In preparing to engage in an honest confrontation, keep these points in mind so that you can be one who effectively and productively FACES problems with others.|
Focus on Feelings not on Faults. Stick to the Facts.
Say, for example, "When you don't listen to me, it makes me feel unimportant to you," not "You never listen; you are the most selfish person I know." Also, stick to the Facts of the present problem. Don't bring up past offenses or every bad habit the person has.
Allow the other person to respond.
Don't just talk, but be prepared to listen.
Compliment before Criticizing. Be Concerned and work toward a Compromise. Concentrate on the other person. Communicate understanding.
Share critical comments about the other person gently and in the same breath as positive qualities. This helps people listen to criticism without becoming defensive. Since you have practiced being slow to anger, you can take the focus off of yourself and Concentrate on the other person.

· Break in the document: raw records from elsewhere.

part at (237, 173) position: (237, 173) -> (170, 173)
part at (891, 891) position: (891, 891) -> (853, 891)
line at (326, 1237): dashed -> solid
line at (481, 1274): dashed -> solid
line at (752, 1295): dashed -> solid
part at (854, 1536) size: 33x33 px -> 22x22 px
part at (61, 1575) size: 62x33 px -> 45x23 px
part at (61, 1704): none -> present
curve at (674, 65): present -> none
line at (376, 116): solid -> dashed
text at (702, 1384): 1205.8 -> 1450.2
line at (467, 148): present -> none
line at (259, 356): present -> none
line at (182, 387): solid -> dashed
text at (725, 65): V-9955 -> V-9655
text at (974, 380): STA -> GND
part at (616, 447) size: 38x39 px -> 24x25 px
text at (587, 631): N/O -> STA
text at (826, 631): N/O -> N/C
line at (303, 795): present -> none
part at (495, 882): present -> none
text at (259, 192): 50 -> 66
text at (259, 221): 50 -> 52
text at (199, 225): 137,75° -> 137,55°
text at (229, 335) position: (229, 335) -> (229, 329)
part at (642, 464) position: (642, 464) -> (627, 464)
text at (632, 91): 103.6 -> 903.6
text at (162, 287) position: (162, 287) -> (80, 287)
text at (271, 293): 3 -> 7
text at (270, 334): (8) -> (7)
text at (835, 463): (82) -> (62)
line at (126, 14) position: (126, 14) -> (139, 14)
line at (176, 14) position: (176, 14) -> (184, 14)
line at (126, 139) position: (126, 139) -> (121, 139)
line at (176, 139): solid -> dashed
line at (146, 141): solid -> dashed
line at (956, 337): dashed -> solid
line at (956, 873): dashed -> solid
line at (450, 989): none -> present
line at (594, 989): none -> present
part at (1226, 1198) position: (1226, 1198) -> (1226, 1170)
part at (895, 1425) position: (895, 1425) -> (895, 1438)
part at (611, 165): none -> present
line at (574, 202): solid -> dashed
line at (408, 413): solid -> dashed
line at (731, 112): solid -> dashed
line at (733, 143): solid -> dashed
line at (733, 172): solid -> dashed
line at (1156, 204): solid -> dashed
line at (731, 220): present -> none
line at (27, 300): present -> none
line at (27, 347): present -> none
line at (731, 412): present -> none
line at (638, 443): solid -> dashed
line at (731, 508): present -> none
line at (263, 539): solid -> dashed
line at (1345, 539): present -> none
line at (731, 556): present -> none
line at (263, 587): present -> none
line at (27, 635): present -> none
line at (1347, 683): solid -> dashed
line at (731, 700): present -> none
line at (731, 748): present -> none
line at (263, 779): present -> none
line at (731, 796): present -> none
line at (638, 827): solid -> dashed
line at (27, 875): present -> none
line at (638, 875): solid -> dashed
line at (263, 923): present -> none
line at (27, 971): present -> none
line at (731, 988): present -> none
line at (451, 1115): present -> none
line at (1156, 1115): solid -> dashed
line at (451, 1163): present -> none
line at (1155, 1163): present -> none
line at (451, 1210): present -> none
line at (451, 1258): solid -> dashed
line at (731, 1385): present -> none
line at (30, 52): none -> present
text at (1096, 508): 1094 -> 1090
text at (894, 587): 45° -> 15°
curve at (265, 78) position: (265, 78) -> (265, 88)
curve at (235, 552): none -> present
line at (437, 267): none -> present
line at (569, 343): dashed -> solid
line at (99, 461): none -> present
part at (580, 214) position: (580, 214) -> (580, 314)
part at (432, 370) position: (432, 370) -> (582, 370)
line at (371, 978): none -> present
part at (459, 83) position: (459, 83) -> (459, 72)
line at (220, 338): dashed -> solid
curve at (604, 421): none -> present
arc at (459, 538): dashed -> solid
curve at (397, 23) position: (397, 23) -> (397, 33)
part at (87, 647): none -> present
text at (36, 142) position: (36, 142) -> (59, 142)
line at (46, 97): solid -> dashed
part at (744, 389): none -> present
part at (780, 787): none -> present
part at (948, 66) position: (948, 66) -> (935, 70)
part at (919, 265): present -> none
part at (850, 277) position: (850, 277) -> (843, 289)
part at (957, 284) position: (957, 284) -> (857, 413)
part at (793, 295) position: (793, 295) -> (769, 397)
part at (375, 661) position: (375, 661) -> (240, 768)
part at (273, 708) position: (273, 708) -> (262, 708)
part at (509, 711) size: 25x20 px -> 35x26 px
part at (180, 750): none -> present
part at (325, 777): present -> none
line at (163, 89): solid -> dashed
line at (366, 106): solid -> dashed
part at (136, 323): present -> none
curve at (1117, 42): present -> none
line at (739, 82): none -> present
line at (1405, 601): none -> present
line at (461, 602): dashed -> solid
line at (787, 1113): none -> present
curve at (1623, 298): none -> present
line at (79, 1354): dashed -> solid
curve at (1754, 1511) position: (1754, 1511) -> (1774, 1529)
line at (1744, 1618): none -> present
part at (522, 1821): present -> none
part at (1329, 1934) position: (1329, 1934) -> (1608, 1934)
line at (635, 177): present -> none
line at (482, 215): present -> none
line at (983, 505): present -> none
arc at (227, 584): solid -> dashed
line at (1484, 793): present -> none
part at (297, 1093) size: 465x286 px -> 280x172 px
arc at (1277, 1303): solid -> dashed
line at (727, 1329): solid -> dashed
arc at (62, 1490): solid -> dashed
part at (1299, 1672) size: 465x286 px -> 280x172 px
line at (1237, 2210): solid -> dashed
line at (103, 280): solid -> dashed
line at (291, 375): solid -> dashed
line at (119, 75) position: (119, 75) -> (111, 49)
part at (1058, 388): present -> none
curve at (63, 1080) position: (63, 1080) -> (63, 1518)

This will make you more open to working toward a Compromise. Give up the idea that someone will "win" and someone will "lose." Communicate that you understand the other person's point of view.
Express your feelings in private. Never Exaggerate the offense or make threats about ending the relationship. Most problems are not that serious.
Work toward a Solution.
Do not keep on and on airing offenses, but make this time of confrontation efficient and productive. Concentrate on working toward a Solution.